「風よあらしよ」(一)2022-09-08

2022年9月8日 當山日出夫

NHK 「風よあらしよ」

伊藤野枝の名前は知っていた。しばらく前に岩波文庫で出た『伊藤野枝集』は買った。ただ、買っただけでしまいこんであるのだが。

原作の小説は読んでいない。

大正時代の、伊藤野枝、平塚らいてう、辻潤、大杉栄……このあたりを中心に展開するドラマとして作ってあるようだ。第一回を見た限りでは、かなりちからをいれて作ったと感じる。
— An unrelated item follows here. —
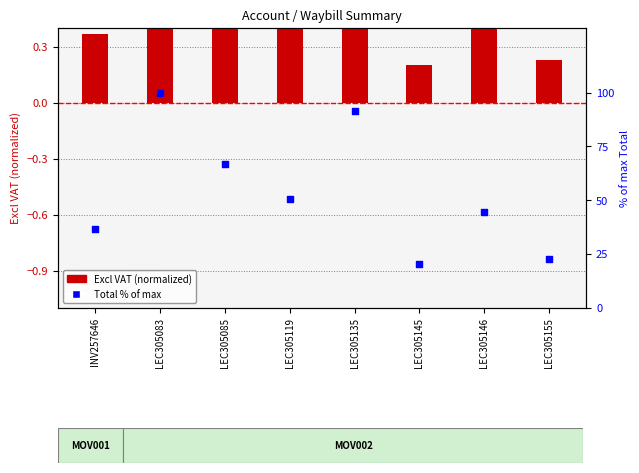

What is the change in value from LEC305083 to LEC305146?

-55.5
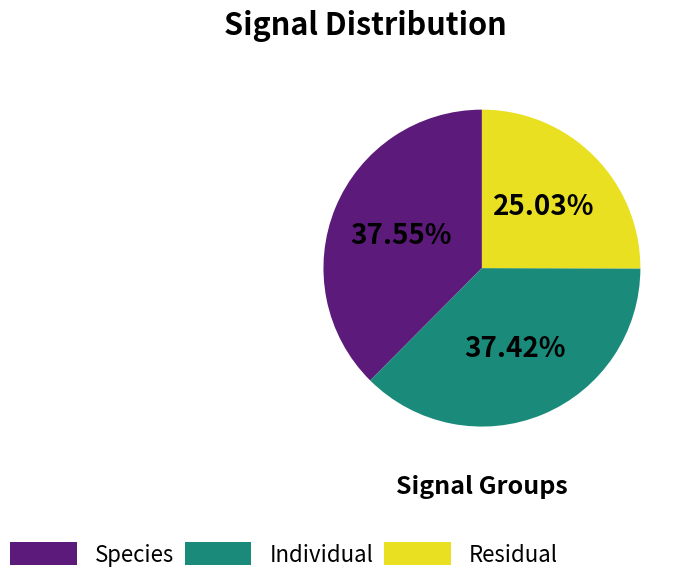

Does any single category account for the majority?

No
いいと感じるところは、ただ時代の先駆者としての伊藤野枝の姿だけを描いていないところにあると思う。伊藤野枝が家を出て、青鞜にかかわるきっかけになったのは、女学校の教師であった辻潤の影響なのだが、その辻潤は、エゴイストである。

今でいう、フェミニズムの観点から見たとき、それは、近代社会のなかにおける個人のエゴと両立できるものなのだろうか。ただ、進歩的な思想としての女性解放、フェミニズムの先駆者としての伊藤野枝の姿を、さらに相対化して見る視点を感じる。

時代は大正のはじめごろである。その時代における思想的先がけの姿を描くだけではなく、時代の流れのなかにある個人のエゴというものを、このドラマは描いていると感じるところがある。どのような先駆者であっても、時代の中に存在するものであると理解していいだろうか。